(Exercise objective): Search the entries for the word "directory" and report each line that has it.
┄┄┄┄┄┄┄┄┄┄
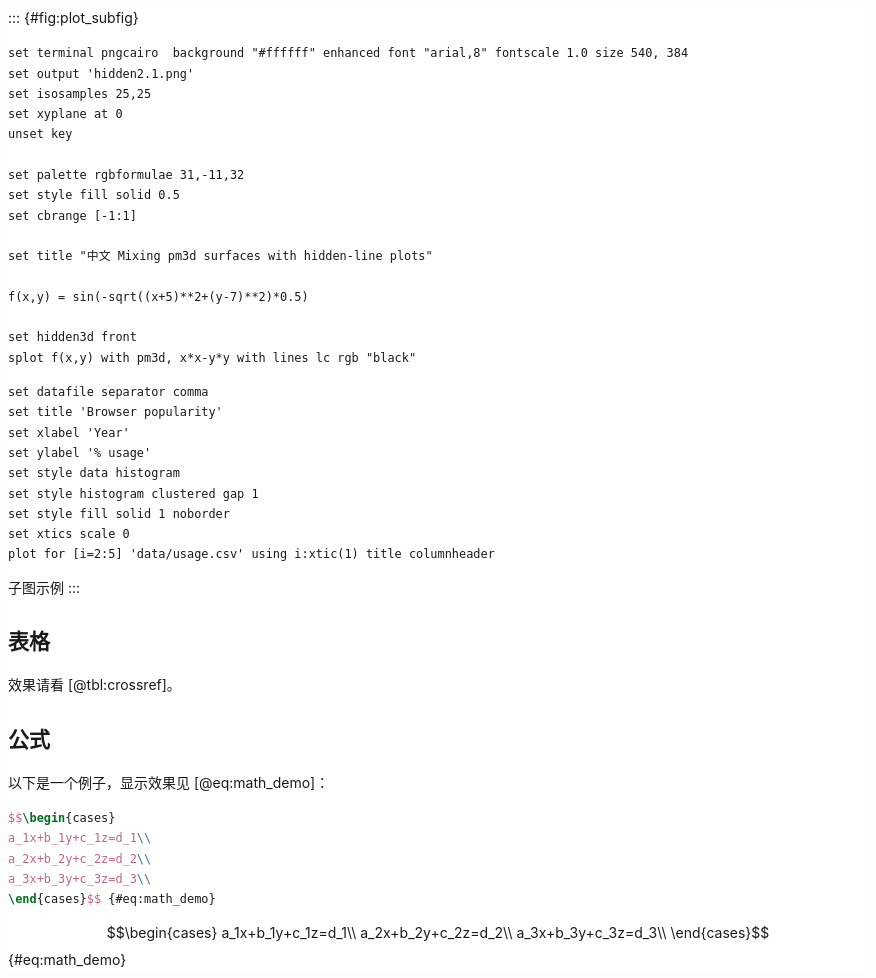 ::: {#fig:plot_subfig}
```{#fig:sub_gnuplot .plot:gnuplot caption="gnuplot 示例" width=48% subfig=1}
set terminal pngcairo  background "#ffffff" enhanced font "arial,8" fontscale 1.0 size 540, 384 
set output 'hidden2.1.png'
set isosamples 25,25
set xyplane at 0
unset key

set palette rgbformulae 31,-11,32
set style fill solid 0.5
set cbrange [-1:1]

set title "中文 Mixing pm3d surfaces with hidden-line plots"

f(x,y) = sin(-sqrt((x+5)**2+(y-7)**2)*0.5)

set hidden3d front
splot f(x,y) with pm3d, x*x-y*y with lines lc rgb "black"
```
```{#fig:sub_gnuplot2 .plot:gnuplot caption="gnuplot 绘制数据图" width=48% subfig=1}
set datafile separator comma
set title 'Browser popularity'
set xlabel 'Year'
set ylabel '% usage'
set style data histogram
set style histogram clustered gap 1
set style fill solid 1 noborder
set xtics scale 0
plot for [i=2:5] 'data/usage.csv' using i:xtic(1) title columnheader
```

子图示例
:::

## 表格
效果请看 [@tbl:crossref]。

## 公式
以下是一个例子，显示效果见 [@eq:math_demo]：

```latex
$$\begin{cases}
a_1x+b_1y+c_1z=d_1\\
a_2x+b_2y+c_2z=d_2\\
a_3x+b_3y+c_3z=d_3\\
\end{cases}$$ {#eq:math_demo}
```

$$\begin{cases}
a_1x+b_1y+c_1z=d_1\\
a_2x+b_2y+c_2z=d_2\\
a_3x+b_3y+c_3z=d_3\\
\end{cases}$$ {#eq:math_demo}
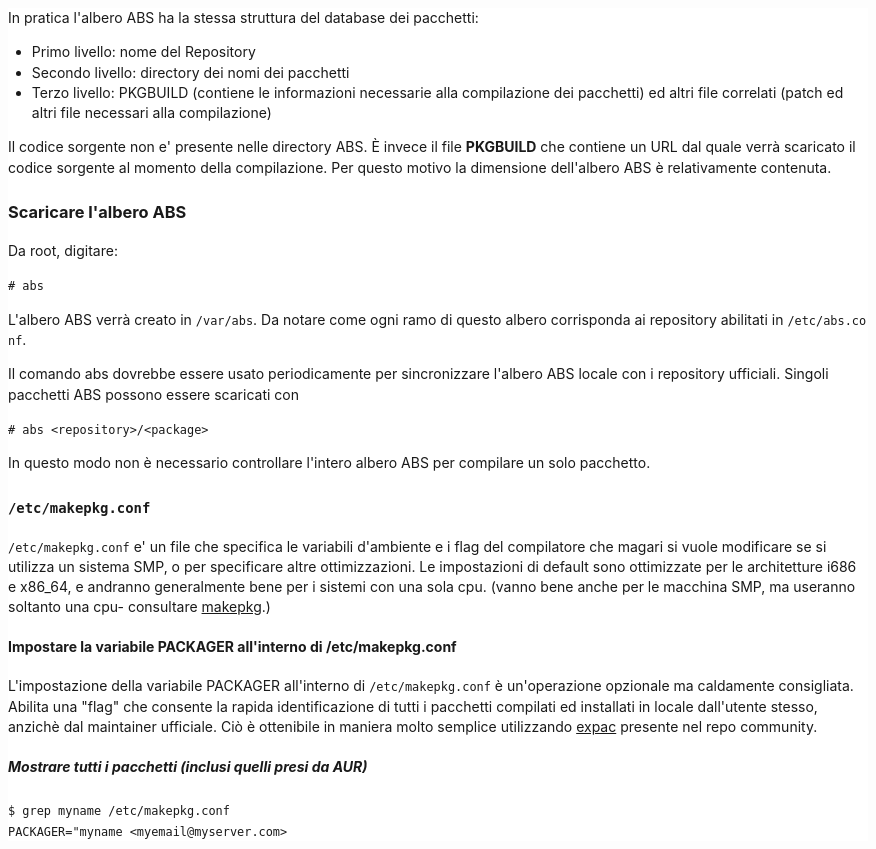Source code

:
 ```

```

In pratica l'albero ABS ha la stessa struttura del database dei pacchetti:

*   Primo livello: nome del Repository
*   Secondo livello: directory dei nomi dei pacchetti
*   Terzo livello: PKGBUILD (contiene le informazioni necessarie alla compilazione dei pacchetti) ed altri file correlati (patch ed altri file necessari alla compilazione)

Il codice sorgente non e' presente nelle directory ABS. È invece il file **PKGBUILD** che contiene un URL dal quale verrà scaricato il codice sorgente al momento della compilazione. Per questo motivo la dimensione dell'albero ABS è relativamente contenuta.

### Scaricare l'albero ABS

Da root, digitare:

 `# abs` 

L'albero ABS verrà creato in `/var/abs`. Da notare come ogni ramo di questo albero corrisponda ai repository abilitati in `/etc/abs.conf`.

Il comando abs dovrebbe essere usato periodicamente per sincronizzare l'albero ABS locale con i repository ufficiali. Singoli pacchetti ABS possono essere scaricati con

 `# abs <repository>/<package>` 

In questo modo non è necessario controllare l'intero albero ABS per compilare un solo pacchetto.

### `/etc/makepkg.conf`

`/etc/makepkg.conf` e' un file che specifica le variabili d'ambiente e i flag del compilatore che magari si vuole modificare se si utilizza un sistema SMP, o per specificare altre ottimizzazioni. Le impostazioni di default sono ottimizzate per le architetture i686 e x86_64, e andranno generalmente bene per i sistemi con una sola cpu. (vanno bene anche per le macchina SMP, ma useranno soltanto una cpu- consultare [makepkg](/index.php/Makepkg_(Italiano) "Makepkg (Italiano)").)

#### Impostare la variabile PACKAGER all'interno di /etc/makepkg.conf

L'impostazione della variabile PACKAGER all'interno di `/etc/makepkg.conf` è un'operazione opzionale ma caldamente consigliata. Abilita una "flag" che consente la rapida identificazione di tutti i pacchetti compilati ed installati in locale dall'utente stesso, anzichè dal maintainer ufficiale. Ciò è ottenibile in maniera molto semplice utilizzando [expac](https://www.archlinux.org/packages/?name=expac) presente nel repo community.

##### Mostrare tutti i pacchetti (inclusi quelli presi da AUR)

```
$ grep myname /etc/makepkg.conf
PACKAGER="myname <myemail@myserver.com>

```
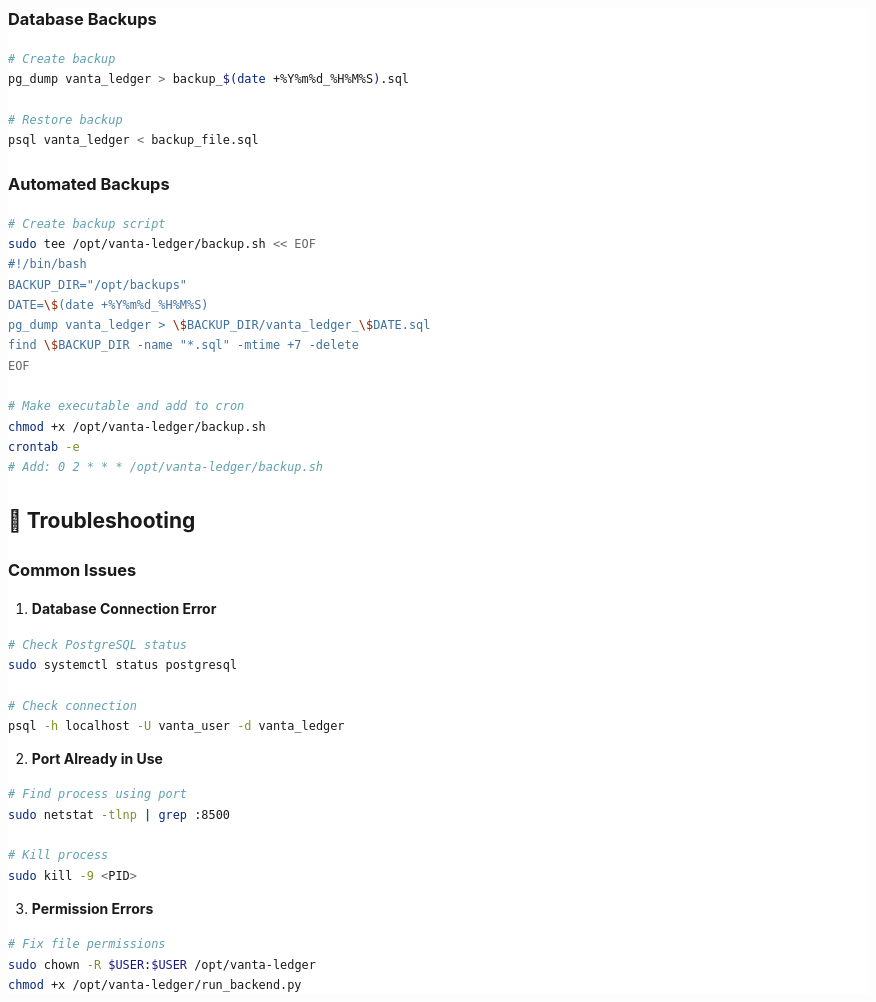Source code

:### Database Backups
```bash
# Create backup
pg_dump vanta_ledger > backup_$(date +%Y%m%d_%H%M%S).sql

# Restore backup
psql vanta_ledger < backup_file.sql
```

### Automated Backups
```bash
# Create backup script
sudo tee /opt/vanta-ledger/backup.sh << EOF
#!/bin/bash
BACKUP_DIR="/opt/backups"
DATE=\$(date +%Y%m%d_%H%M%S)
pg_dump vanta_ledger > \$BACKUP_DIR/vanta_ledger_\$DATE.sql
find \$BACKUP_DIR -name "*.sql" -mtime +7 -delete
EOF

# Make executable and add to cron
chmod +x /opt/vanta-ledger/backup.sh
crontab -e
# Add: 0 2 * * * /opt/vanta-ledger/backup.sh
```

## 🔧 Troubleshooting

### Common Issues

1. **Database Connection Error**
```bash
# Check PostgreSQL status
sudo systemctl status postgresql

# Check connection
psql -h localhost -U vanta_user -d vanta_ledger
```

2. **Port Already in Use**
```bash
# Find process using port
sudo netstat -tlnp | grep :8500

# Kill process
sudo kill -9 <PID>
```

3. **Permission Errors**
```bash
# Fix file permissions
sudo chown -R $USER:$USER /opt/vanta-ledger
chmod +x /opt/vanta-ledger/run_backend.py
```
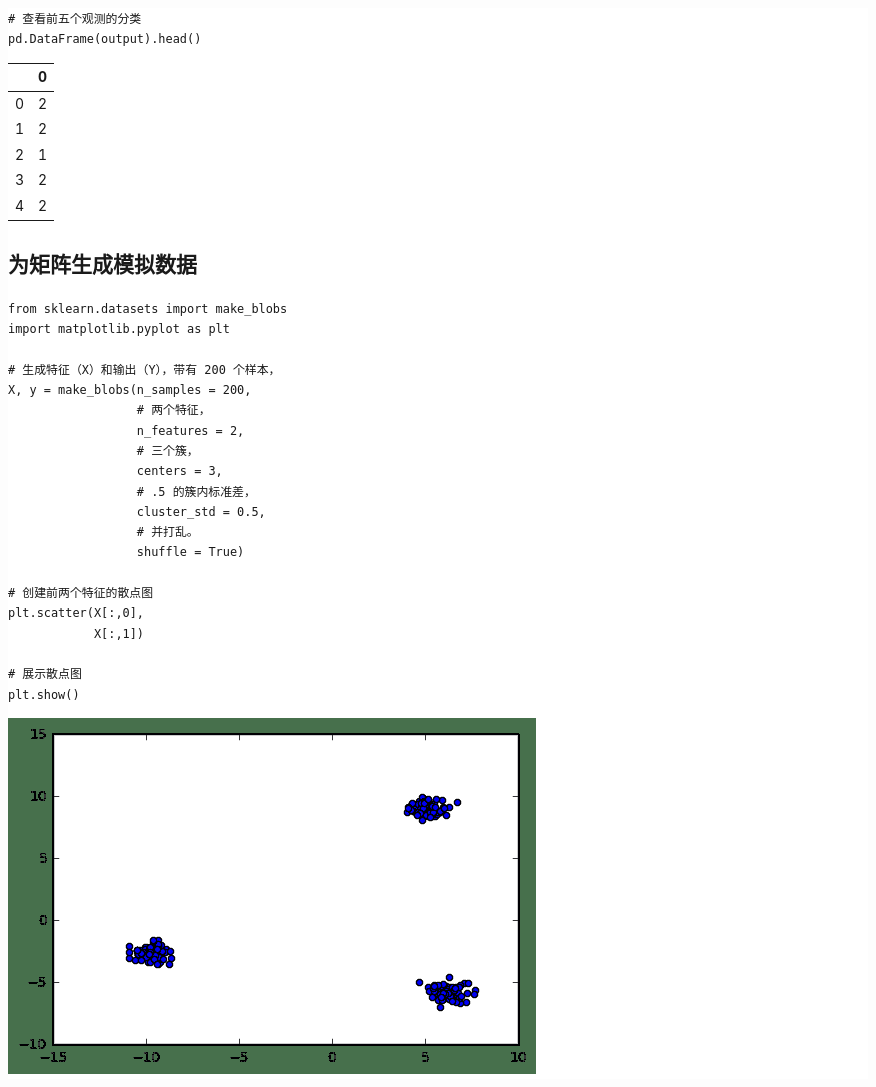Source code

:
 ```
# 查看前五个观测的分类
pd.DataFrame(output).head() 
```

|  | 0 |
| --- | --- |
| 0 | 2 |
| 1 | 2 |
| 2 | 1 |
| 3 | 2 |
| 4 | 2 |

## 为矩阵生成模拟数据

```
from sklearn.datasets import make_blobs
import matplotlib.pyplot as plt

# 生成特征（X）和输出（Y），带有 200 个样本，
X, y = make_blobs(n_samples = 200,
                  # 两个特征，
                  n_features = 2,
                  # 三个簇，
                  centers = 3,
                  # .5 的簇内标准差，
                  cluster_std = 0.5,
                  # 并打乱。
                  shuffle = True)

# 创建前两个特征的散点图
plt.scatter(X[:,0],
            X[:,1])

# 展示散点图
plt.show() 
```

![png](../img/87f9b58e107bbf39f4210ecda7b3ee35.png)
┄┄┄┄┄┄┄┄┄┄
(The completed task):
*   Secondo livello: directory dei nomi dei pacchetti
Il codice sorgente non e' presente nelle directory ABS. È invece il file **PKGBUILD** che contiene un URL dal quale verrà scaricato il codice sorgente al momento della compilazione. Per questo motivo la dimensione dell'albero ABS è relativamente contenuta.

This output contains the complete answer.